Diese Therapieform ist geeignet, Energien wieder zum fließen zu bringen. Sie basiert auf der Akupunktur-Lehre. 

Wichtig: Der Säure-Basen-Haushalt und das Thema "Übersäuerung" kann bei vielen akuten und chronischen Beschwerden eine Rolle spielen!

Abraten möchte ich vor Versuchen der Selbstbehandlung. Es geht hier nicht darum, mal eben schnell ein Symptom aus dem Weg zu räumen, sondern um die Stimulierung regulatorischer Prozesse tief im Organismus. Hier ist unbedingt ein Fachmann gefragt, der nach gründlichem, mehrjährigem Studium der klassischen Homöopathie in der Lage ist, das passende Einzelmittel auszuwählen und den Verlauf der Therapie zu beurteilen. Generell gibt es hunderte von potentiell wirksamen Arzneien für diese Krankheit. Davon werden mindestens zwei Duzend besonders häufig mit Erfolg eingesetzt. Aber im jeweiligen Einzelfall ist es immer ein bestimmtes Mittel oder eine ganz bestimmte Mittelfolge, die dem Patienten hilft, seine Schwierigkeiten besser zu meistern. Die Veränderungen, die auf das Mittel eintreten sind oft sehr subtil und für den Laien schwer zu beurteilen.

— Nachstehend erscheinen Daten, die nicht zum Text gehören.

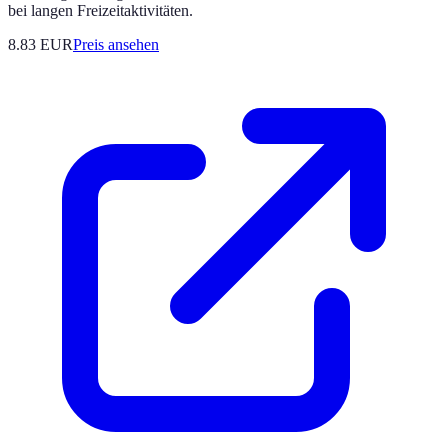
bei langen Freizeitaktivitäten.
8.83
EUR
Preis ansehen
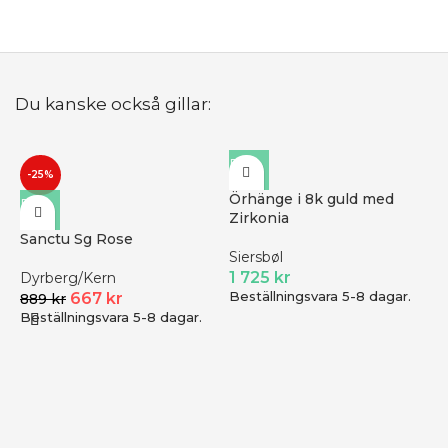
Du kanske också gillar:
-25%
Örhänge i 8k guld med
Zirkonia
Sanctu Sg Rose
Siersbøl
1 725
kr
Dyrberg/Kern
Beställningsvara 5-8 dagar.
667
kr
889
kr
Beställningsvara 5-8 dagar.
G
S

Bei der homöopathischen Behandlung geht es nicht darum, in die Persönlichkeit des Patienten einzugreifen. Wir alle haben unsere größeren oder kleineren Schwachstellen, die ein Teil unserer Individualität sind und uns von allen anderen Menschen abheben. Nur indem wir lernen, diese zu akzeptieren, können sie unser Leben bereichern. Dagegen beschneidet der Versuch, menschliches Verhalten in Schablonen zu pressen, unser Selbst und macht uns ärmer und kränker. Daher kann es nicht unser Ziel sein, nur ein besseres „Funktionieren“ des Patienten durch reine Symptomenunterdrückung zu erreichen.